There are many terms from classic and modern SF that remain unresearched, and the Historical Dictionary of Science Fiction will be continually updated, especially as additional resources are put online. Boing Boing is syndicating new entries from the HDSF on a regular basis. (Read the series introduction.)
As science-fictional gadgets go, the scanner is a pretty familiar one: the need to get information on something, especially if its far away or hidden behind an obstacle, is rather important indeed. The earliest examples of the word scanner in science fiction date from the 1930s—about the same time as modern radar was being developed—but it can be hard to pinpoint which of these is an actual SF term. The various devices used to capture images of objects for television transmission were also called scanners, from the 1920s onwards, and the line between the real devices and the imaginary ones is not finely drawn.
One way to make something feel more techy is to simply slap a good prefix onto it (cyber- and e- were briefly popular in recent decades, before becoming stale), so it stands to reason that tele- would have been pressed into service.

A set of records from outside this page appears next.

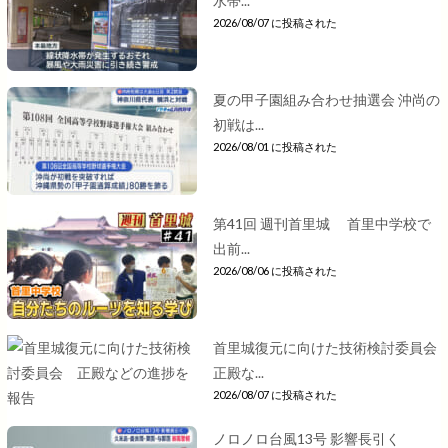
水帯...
2026/08/07 に投稿された
夏の甲子園組み合わせ抽選会 沖尚の
初戦は...
2026/08/01 に投稿された
第41回 週刊首里城 首里中学校で
出前...
2026/08/06 に投稿された
首里城復元に向けた技術検討委員会
正殿な...
2026/08/07 に投稿された
ノロノロ台風13号 影響長引く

By the 1930s there were a variety of terms beginning that way: telepath as a verb; various teleport–related words; telescreen. Naturally, then, telescanner had to arise. The prefix serves multiple purposes here: it not only establishes that this really is operating at a distance, but it also sounds modern, or did at the time.
Although even then it may have been something of a cliché; by 1940 we have a tongue-in-cheek example of rewriting a western into a science-fiction story by replacing "lariat" with "tractor" and "binoculars" to "tele-scanners." Despite this, the word managed to stick around, and while the bare scanner is more common, the tele- version remains a regular alternative.